(About this task):
Copy out every line of text in the material below, word for word and in the same order.

Dataset excerpts
************
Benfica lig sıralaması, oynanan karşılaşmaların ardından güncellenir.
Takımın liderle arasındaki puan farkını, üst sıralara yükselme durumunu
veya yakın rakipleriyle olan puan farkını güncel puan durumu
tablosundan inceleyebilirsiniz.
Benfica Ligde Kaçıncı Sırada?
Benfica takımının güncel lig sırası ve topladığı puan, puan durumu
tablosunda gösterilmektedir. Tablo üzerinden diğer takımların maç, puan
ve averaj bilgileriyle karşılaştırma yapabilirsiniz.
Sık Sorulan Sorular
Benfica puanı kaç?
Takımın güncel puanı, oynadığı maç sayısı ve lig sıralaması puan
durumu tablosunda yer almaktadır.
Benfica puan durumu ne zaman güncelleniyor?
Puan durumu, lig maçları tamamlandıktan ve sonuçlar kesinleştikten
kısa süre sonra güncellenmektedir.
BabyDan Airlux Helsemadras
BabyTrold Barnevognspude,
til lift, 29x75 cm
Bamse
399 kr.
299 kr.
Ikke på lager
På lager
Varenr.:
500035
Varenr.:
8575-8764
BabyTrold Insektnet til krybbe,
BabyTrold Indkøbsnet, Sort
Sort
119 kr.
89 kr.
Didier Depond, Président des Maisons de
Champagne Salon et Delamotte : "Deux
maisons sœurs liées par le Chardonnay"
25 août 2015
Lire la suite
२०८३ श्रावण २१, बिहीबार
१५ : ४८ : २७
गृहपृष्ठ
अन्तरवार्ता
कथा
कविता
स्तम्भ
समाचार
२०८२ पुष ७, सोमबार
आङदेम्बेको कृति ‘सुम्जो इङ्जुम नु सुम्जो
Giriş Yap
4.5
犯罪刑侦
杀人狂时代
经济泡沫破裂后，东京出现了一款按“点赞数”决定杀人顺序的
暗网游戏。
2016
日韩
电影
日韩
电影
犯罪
************
(Answer to this exercise):
Benfica lig sıralaması, oynanan karşılaşmaların ardından güncellenir.
Takımın liderle arasındaki puan farkını, üst sıralara yükselme durumunu
veya yakın rakipleriyle olan puan farkını güncel puan durumu
tablosundan inceleyebilirsiniz.
Benfica Ligde Kaçıncı Sırada?
Benfica takımının güncel lig sırası ve topladığı puan, puan durumu
tablosunda gösterilmektedir. Tablo üzerinden diğer takımların maç, puan
ve averaj bilgileriyle karşılaştırma yapabilirsiniz.
Sık Sorulan Sorular
Benfica puanı kaç?
Takımın güncel puanı, oynadığı maç sayısı ve lig sıralaması puan
durumu tablosunda yer almaktadır.
Benfica puan durumu ne zaman güncelleniyor?
Puan durumu, lig maçları tamamlandıktan ve sonuçlar kesinleştikten
kısa süre sonra güncellenmektedir.
BabyDan Airlux Helsemadras
BabyTrold Barnevognspude,
til lift, 29x75 cm
Bamse
399 kr.
299 kr.
Ikke på lager
På lager
Varenr.:
500035
Varenr.:
8575-8764
BabyTrold Insektnet til krybbe,
BabyTrold Indkøbsnet, Sort
Sort
119 kr.
89 kr.
Didier Depond, Président des Maisons de
Champagne Salon et Delamotte : "Deux
maisons sœurs liées par le Chardonnay"
25 août 2015
Lire la suite
२०८३ श्रावण २१, बिहीबार
१५ : ४८ : २७
गृहपृष्ठ
अन्तरवार्ता
कथा
कविता
स्तम्भ
समाचार
२०८२ पुष ७, सोमबार
आङदेम्बेको कृति ‘सुम्जो इङ्जुम नु सुम्जो
Giriş Yap
4.5
犯罪刑侦
杀人狂时代
经济泡沫破裂后，东京出现了一款按“点赞数”决定杀人顺序的
暗网游戏。
2016
日韩
电影
日韩
电影
犯罪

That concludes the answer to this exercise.